__Saved entries__

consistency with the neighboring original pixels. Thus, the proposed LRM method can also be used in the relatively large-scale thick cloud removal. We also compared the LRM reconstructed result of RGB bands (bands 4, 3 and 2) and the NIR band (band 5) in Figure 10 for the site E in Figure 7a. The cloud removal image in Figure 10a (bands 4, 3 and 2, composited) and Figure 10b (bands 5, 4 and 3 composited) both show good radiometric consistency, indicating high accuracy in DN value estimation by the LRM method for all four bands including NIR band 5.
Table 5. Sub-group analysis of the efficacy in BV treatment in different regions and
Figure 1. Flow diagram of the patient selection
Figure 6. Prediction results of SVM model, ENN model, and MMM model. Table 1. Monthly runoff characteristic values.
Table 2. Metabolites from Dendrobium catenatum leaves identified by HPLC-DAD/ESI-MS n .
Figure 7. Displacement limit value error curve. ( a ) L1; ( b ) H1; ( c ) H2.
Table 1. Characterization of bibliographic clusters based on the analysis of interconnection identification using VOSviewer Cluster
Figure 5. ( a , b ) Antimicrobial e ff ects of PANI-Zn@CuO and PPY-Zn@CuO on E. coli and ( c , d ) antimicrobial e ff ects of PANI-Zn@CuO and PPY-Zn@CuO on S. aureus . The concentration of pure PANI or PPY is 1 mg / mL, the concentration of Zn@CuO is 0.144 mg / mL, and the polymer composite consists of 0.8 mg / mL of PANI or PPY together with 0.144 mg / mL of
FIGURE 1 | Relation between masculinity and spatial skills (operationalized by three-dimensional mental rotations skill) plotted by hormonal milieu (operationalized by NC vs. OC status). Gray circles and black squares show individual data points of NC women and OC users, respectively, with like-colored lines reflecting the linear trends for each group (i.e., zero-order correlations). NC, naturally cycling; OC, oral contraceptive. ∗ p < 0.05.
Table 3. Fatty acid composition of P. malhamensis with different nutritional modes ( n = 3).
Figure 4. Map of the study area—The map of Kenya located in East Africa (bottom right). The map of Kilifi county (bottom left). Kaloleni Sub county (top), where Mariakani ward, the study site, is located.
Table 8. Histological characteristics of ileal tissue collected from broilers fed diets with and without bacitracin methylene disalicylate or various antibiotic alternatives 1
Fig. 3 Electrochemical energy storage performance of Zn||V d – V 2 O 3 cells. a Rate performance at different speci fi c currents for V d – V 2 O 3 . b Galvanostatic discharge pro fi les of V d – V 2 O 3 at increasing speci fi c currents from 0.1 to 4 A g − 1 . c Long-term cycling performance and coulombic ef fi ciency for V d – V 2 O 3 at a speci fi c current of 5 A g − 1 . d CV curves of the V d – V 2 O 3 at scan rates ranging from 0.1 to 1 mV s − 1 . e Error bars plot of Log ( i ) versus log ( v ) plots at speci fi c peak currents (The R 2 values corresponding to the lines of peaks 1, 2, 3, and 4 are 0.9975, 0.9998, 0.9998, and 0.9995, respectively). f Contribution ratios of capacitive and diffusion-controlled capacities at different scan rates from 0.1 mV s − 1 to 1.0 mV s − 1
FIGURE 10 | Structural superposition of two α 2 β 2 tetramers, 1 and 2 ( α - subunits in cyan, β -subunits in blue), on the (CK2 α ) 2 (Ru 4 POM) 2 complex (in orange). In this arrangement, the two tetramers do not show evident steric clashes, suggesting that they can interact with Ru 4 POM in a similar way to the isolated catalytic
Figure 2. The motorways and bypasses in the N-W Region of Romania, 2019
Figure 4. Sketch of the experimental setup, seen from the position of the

__ACTION ITEM__
Take every line above carrying "analysis" and return it.

__RESULT FOR THIS TASK__
Table 5. Sub-group analysis of the efficacy in BV treatment in different regions and
Table 1. Characterization of bibliographic clusters based on the analysis of interconnection identification using VOSviewer Cluster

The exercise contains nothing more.